Integer; number of concurrent requests (default: 5)

max_retries

Integer; maximum retry attempts (default: 5)

timeout

Numeric; request timeout in seconds (default: 20)

include_texts

Logical; whether to include original texts in output (default: TRUE)

relocate_col

Integer; column position for text column (default: 2)

Value

Data frame with classification scores for each text, plus columns for original text (if include_texts=TRUE), error status, and error messages

Details

This function processes multiple texts efficiently by splitting them into batches and optionally sending concurrent requests. It includes robust error handling and progress reporting for large batches.

The function automatically handles request failures with retries and includes error information in the output when requests fail. Original text order is preserved in the results.
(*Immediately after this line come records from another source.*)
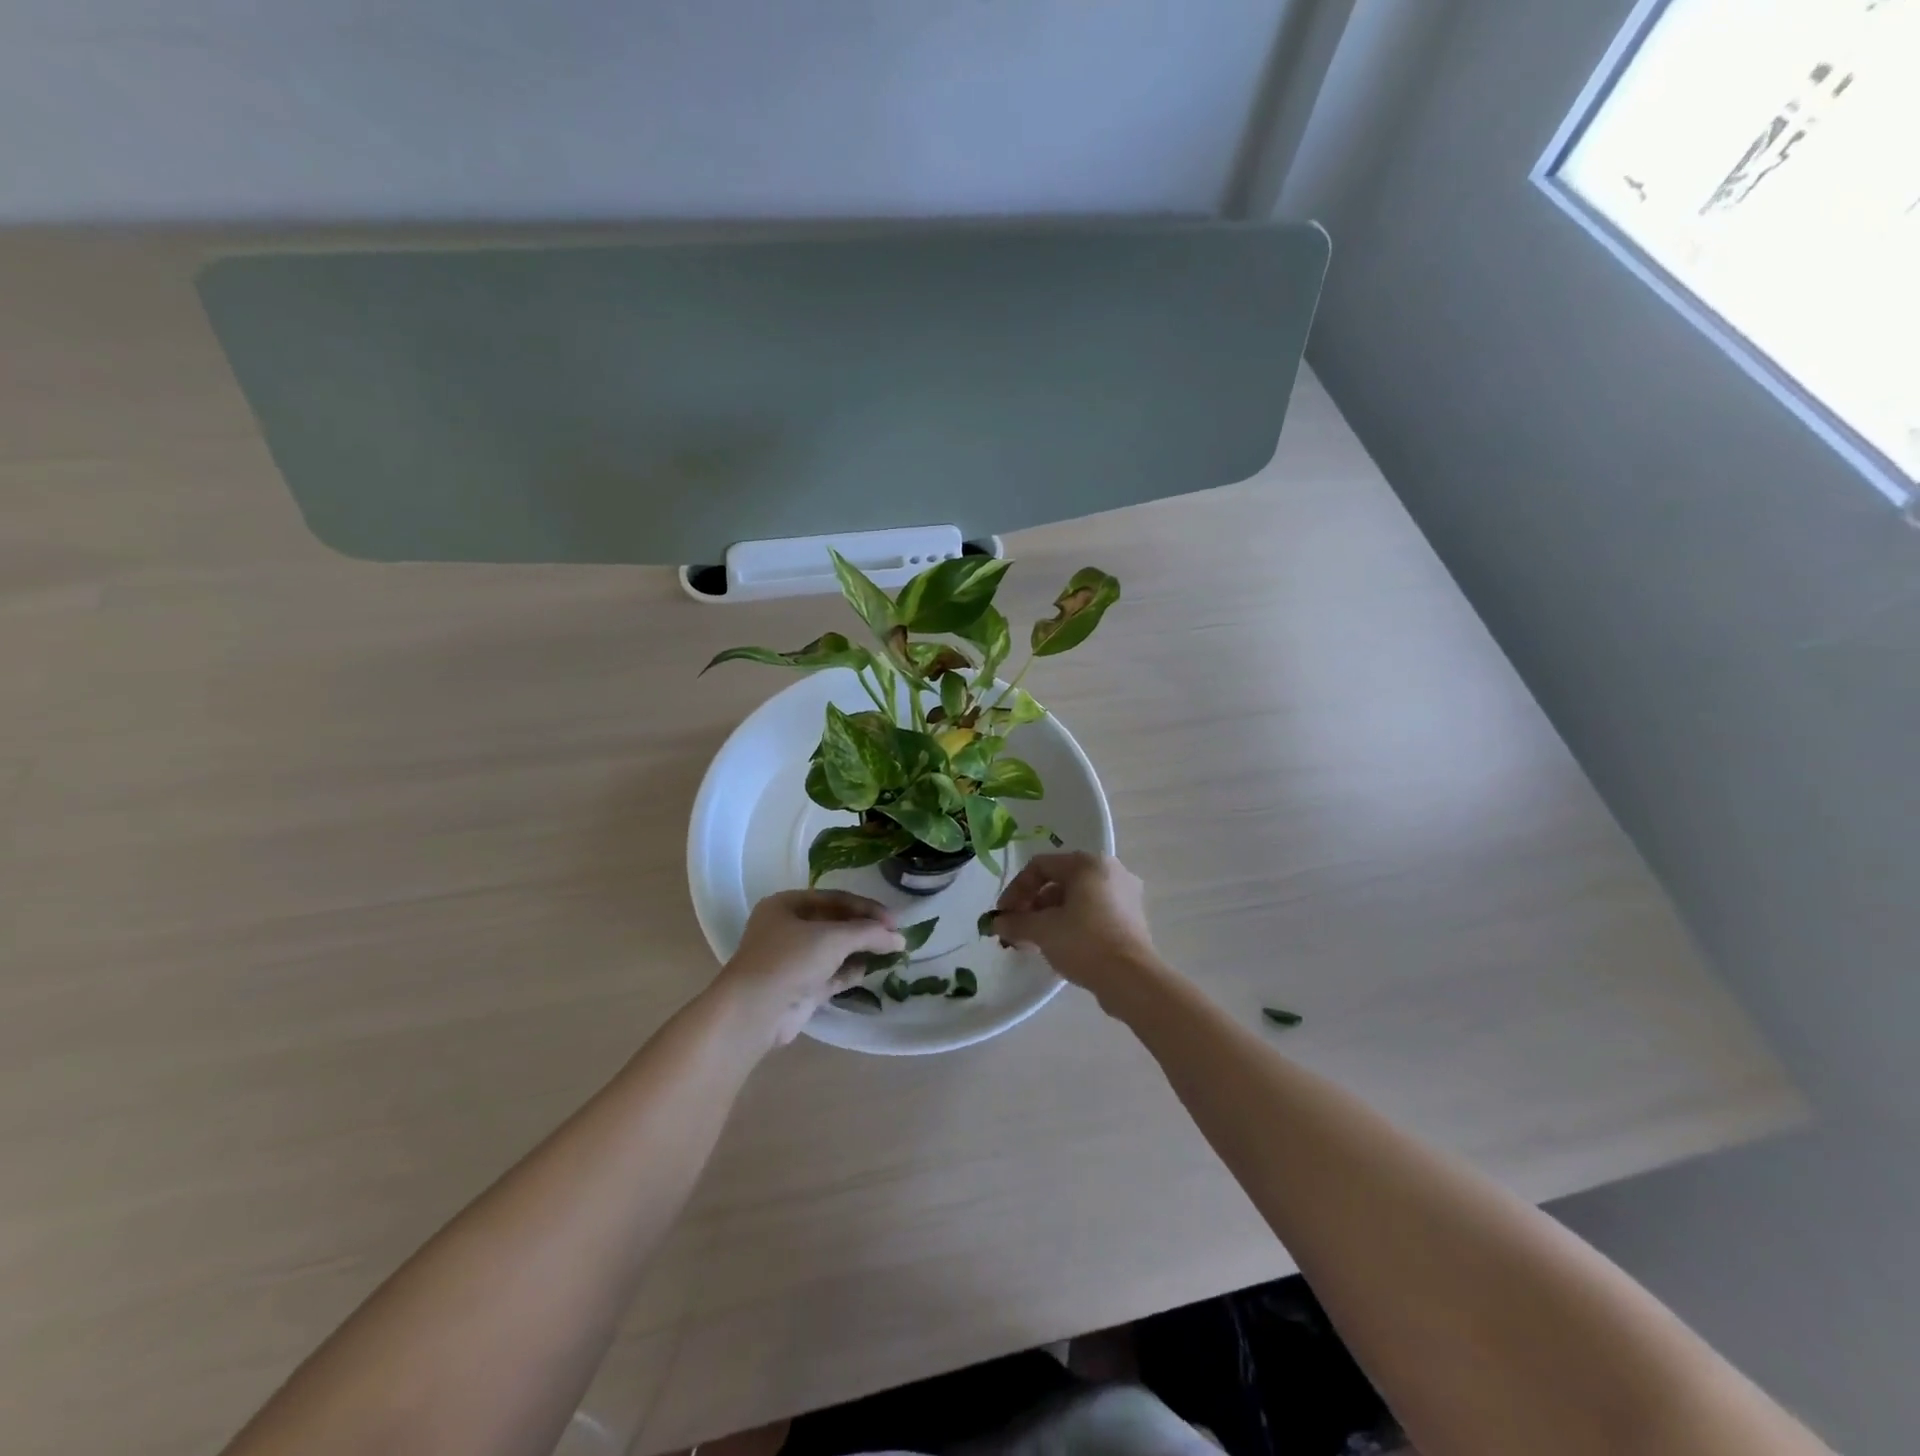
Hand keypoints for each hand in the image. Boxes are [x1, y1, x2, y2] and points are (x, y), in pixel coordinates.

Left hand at [715, 890, 904, 1048]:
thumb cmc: (790, 960)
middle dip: (865, 929)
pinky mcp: (800, 987)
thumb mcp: (833, 938)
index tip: (894, 920)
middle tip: (895, 935)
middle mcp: (787, 929)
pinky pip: (831, 973)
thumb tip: (899, 938)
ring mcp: (793, 960)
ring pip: (834, 950)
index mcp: (786, 905)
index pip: (835, 898)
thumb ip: (869, 934)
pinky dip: (851, 971)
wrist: (755, 1011)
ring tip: (891, 952)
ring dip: (861, 950)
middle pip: (835, 923)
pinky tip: (872, 970)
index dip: (866, 907)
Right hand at [993, 853, 1163, 1004]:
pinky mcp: (1132, 918)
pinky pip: (1093, 912)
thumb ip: (1015, 922)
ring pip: (1076, 899)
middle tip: (1016, 930)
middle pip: (1059, 881)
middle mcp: (1109, 870)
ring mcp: (1125, 894)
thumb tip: (996, 923)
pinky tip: (1059, 946)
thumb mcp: (1042, 930)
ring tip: (1033, 942)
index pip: (1040, 866)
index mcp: (1088, 863)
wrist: (1132, 979)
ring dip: (1049, 917)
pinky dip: (1072, 924)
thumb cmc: (1084, 942)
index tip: (1003, 915)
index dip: (1016, 889)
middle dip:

The function does not currently handle list(return_all_scores = FALSE).

Examples

if (FALSE) { # \dontrun{
  texts <- c(
    "This product is brilliant!",
    "Terrible quality, waste of money",
    "Average product, nothing special"
  )

  results <- hf_classify_batch(
    texts = texts,
    endpoint_url = "redacted",
    key_name = "API_KEY",
    batch_size = 3
  )
} # }